Inés’in çocukları Chiquinho ve Marquinhos bu sürecin en acı örneklerinden. 59 yaşındaki Chiquinho artık konuşamıyor ve 46 yaşındaki Marquinhos’un iletişim yetenekleri oldukça sınırlı.
Inés, akraba evliliklerinin bölgede yaygın olduğunu ve bu durumun hastalığın yayılmasında büyük rol oynadığını anlatıyor. Akrabasıyla evlenen bir diğer kişi de 25 yaşındaki Larissa Queiroz. Larissa, eşi Saulo ile birkaç aylık flörtün ardından aslında uzak akrabalar olduklarını öğrenmiş.
“Serrinha’da hepimiz kuzeniz. Burada herkesle akraba sayılırız,” diyor Larissa.

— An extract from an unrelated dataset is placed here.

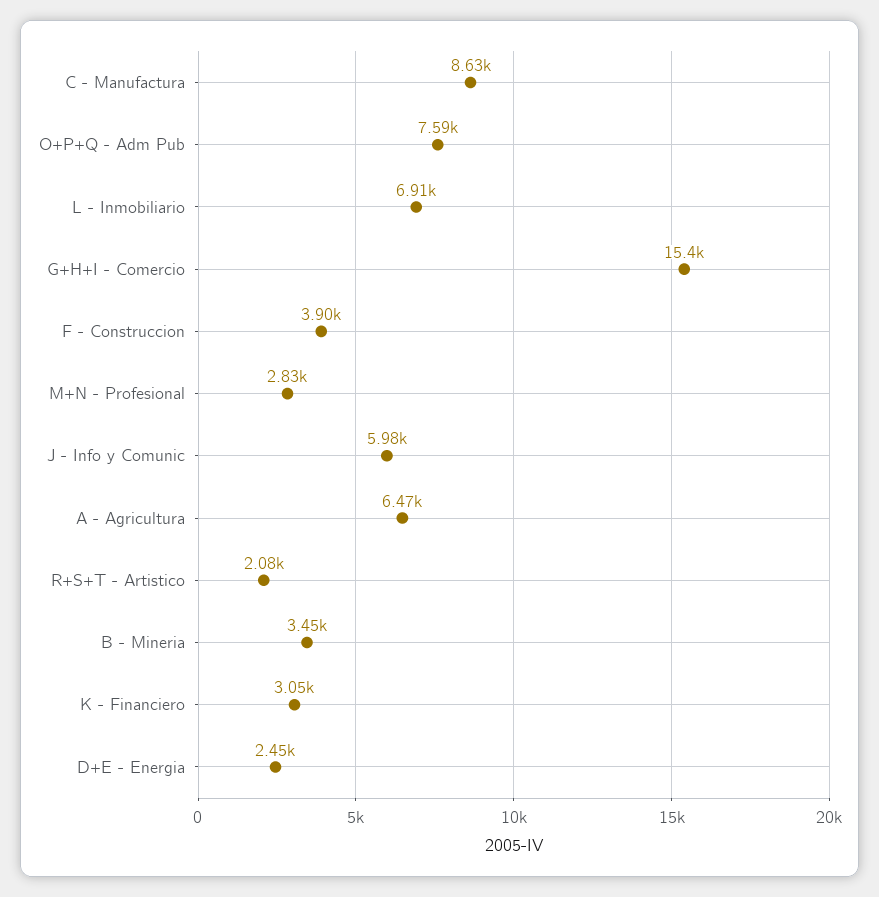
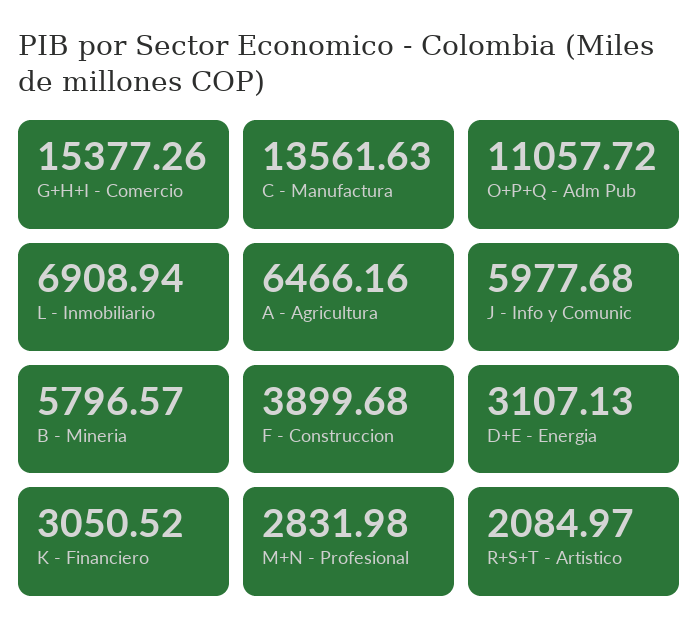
C - Manufactura: 8630 -> 13561.63
O+P+Q - Adm Pub: 7590 -> 11057.72
B - Mineria: 3450 -> 5796.57
D+E - Energia: 2450 -> 3107.13

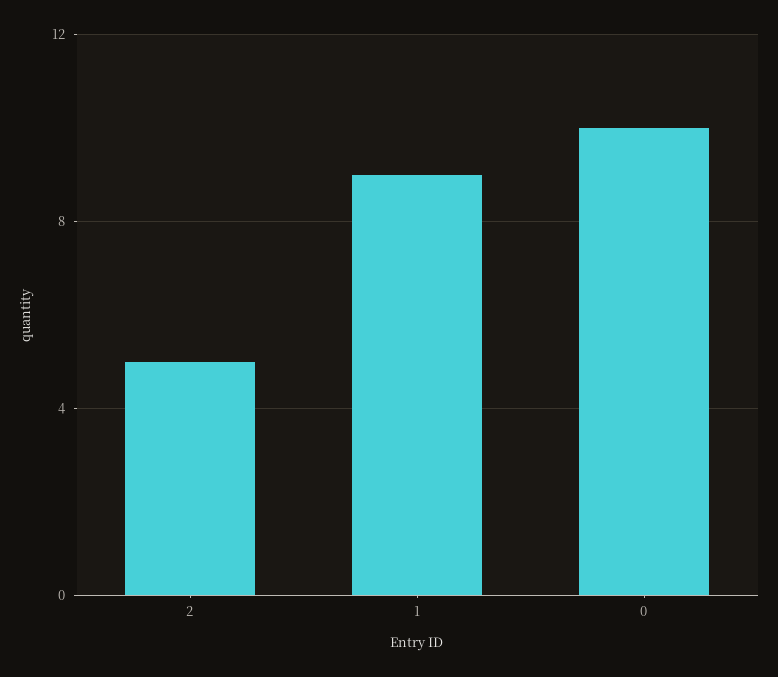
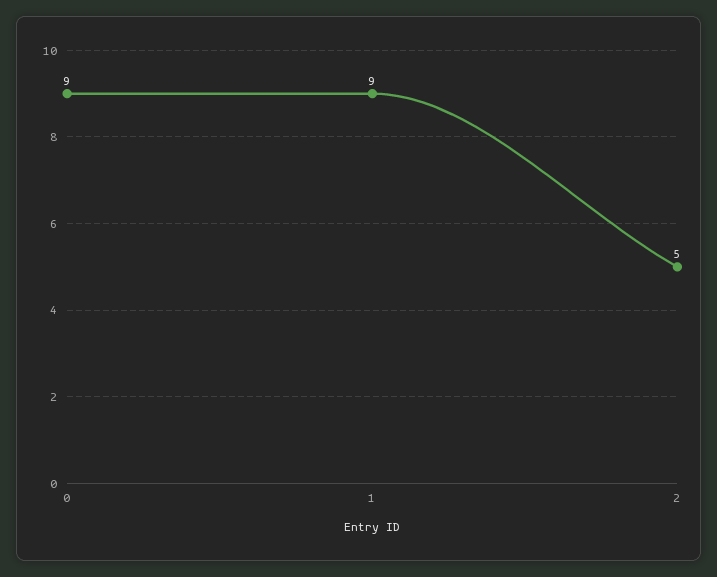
0: 10 -> 9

Brezilya Sağlık Bakanlığı tarafından desteklenen bir proje kapsamında, 5.000 çiftte ciddi çekinik hastalıklarla bağlantılı genlerin taranması planlanıyor. Bu araştırmanın amacı, akraba evliliklerini durdurmak değil; çiftlerin genetik risklerini anlamalarına yardımcı olmak
Santos, Serrinha’dan ayrılmış olsa da her ziyaretinde bölge halkı onu adeta bir aile üyesi gibi karşılıyor. Inés, Santos’tan bahsederken “Sanki aileden biri gibi,” diyor.